I traded with other expats and travelers, but no one else ever seemed to burn through books quite as quickly as I did. In a wonderfully happy accident, I stumbled across a library sale and found a few books with crumbing spines. They were between half a Boliviano and two Bolivianos each (about 8-32 cents) and I bought every single English one I could find. I read all sorts of old, unknown authors, delirious with the freedom of reading without a dictionary by my side. (I especially liked How Green was my Valley by Richard Llewellyn.)
The feast lasted about two weeks, and then I was back to re-reading and begging. Finally, on a weekend trip to Paraguay, I sought out a used book store in Asuncion.

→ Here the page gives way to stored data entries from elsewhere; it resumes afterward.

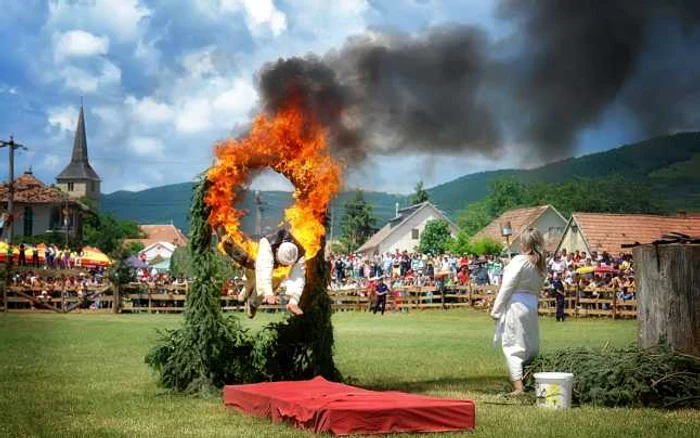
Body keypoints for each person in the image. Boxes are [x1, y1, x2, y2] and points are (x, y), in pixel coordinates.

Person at [490, 228, 547, 396]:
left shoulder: (520, 261)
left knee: (513, 346)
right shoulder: (540, 264)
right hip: (531, 305)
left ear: (526, 243)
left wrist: (496, 309)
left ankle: (518, 387)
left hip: (516, 305)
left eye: (521, 241)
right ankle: (527, 379)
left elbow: (508, 286)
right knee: (529, 345)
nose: (520, 243)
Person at [221, 227, 305, 318]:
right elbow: (264, 270)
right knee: (252, 274)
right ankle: (244, 293)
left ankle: (253, 303)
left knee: (275, 280)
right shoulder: (268, 244)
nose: (282, 266)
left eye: (285, 265)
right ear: (277, 251)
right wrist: (268, 293)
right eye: (281, 262)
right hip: (254, 254)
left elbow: (299, 277)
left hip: (266, 263)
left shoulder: (298, 253)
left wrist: (294, 301)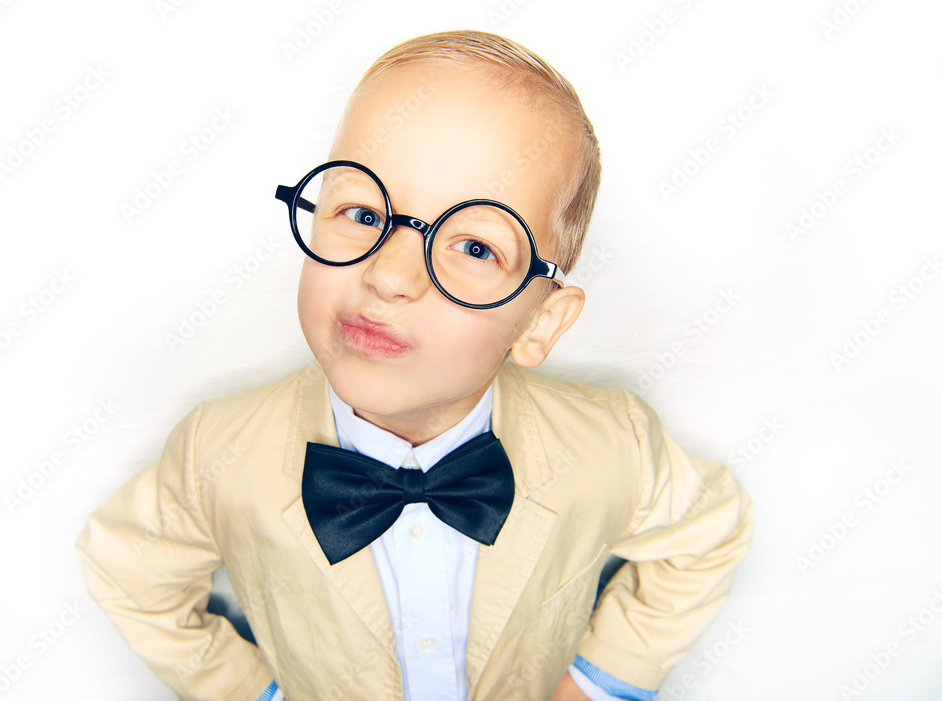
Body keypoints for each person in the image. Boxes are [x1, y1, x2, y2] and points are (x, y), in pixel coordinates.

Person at [76, 30, 753, 701]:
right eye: (364, 211)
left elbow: (710, 530)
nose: (390, 274)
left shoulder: (614, 444)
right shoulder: (217, 451)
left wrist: (601, 682)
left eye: (475, 247)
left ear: (539, 321)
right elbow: (125, 565)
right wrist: (247, 691)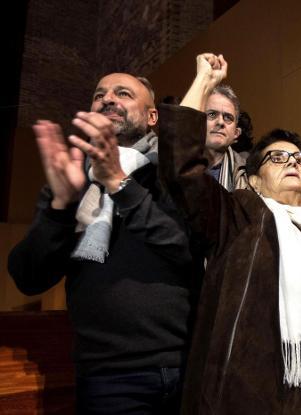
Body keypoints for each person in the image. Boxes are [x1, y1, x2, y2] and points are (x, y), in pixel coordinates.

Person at [158, 92, 301, 413]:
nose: (293, 162)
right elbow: (181, 170)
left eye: (299, 159)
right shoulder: (236, 214)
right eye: (277, 158)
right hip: (253, 399)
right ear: (254, 180)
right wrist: (203, 82)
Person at [8, 73, 194, 414]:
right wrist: (60, 206)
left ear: (153, 117)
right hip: (109, 378)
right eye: (99, 95)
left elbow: (187, 251)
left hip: (187, 367)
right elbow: (28, 276)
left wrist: (120, 185)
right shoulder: (71, 177)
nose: (108, 99)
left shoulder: (174, 174)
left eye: (123, 93)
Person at [180, 52, 249, 191]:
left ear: (236, 133)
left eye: (228, 117)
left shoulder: (250, 172)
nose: (220, 122)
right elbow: (178, 136)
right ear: (198, 122)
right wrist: (203, 77)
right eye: (212, 114)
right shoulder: (175, 161)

Thinking the prices were in local currency, I gleefully gathered a stack of books. At the cash register, I learned that the numbers actually referred to US dollars, so I had some hard choices to make. I settled on two books, one that I can’t recall, and another that sits on my shelf of favourites to this day: High Tide in Tucson, a book of essays by Barbara Kingsolver, whom I hadn’t heard of yet. I meant to savour each essay; instead, I finished the whole book in less than twenty-four hours. (Later, back in Canada and with a little more spending money for such things, I bought everything she had ever written.)
I didn’t finish Mama, Ph.D. in less than a day, but that’s only because I am a mama finishing a Ph.D. It was a similarly refreshing book for me.
Not all of it resonated. Outside of articles like these, I have never heard anyone actually refer to, ‘The Academy.’ (I call it, ‘academia,’ and I wonder if that reflects thinking of it as a system rather than as an institution?) I also found some of the pieces spoke to issues far outside my experience, approaches that I don’t think I would take, or problems that I hope are less prevalent now in Canada than they might have been in the US at the time of the events recounted.
Still, it was a really wonderful collection of personal essays, and although much of it tended toward discussions of difficulties, it was also inspiring and hopeful to read about women who managed to find a balance that worked for them between their academic and family ambitions. I continue to strive and stumble my way towards that.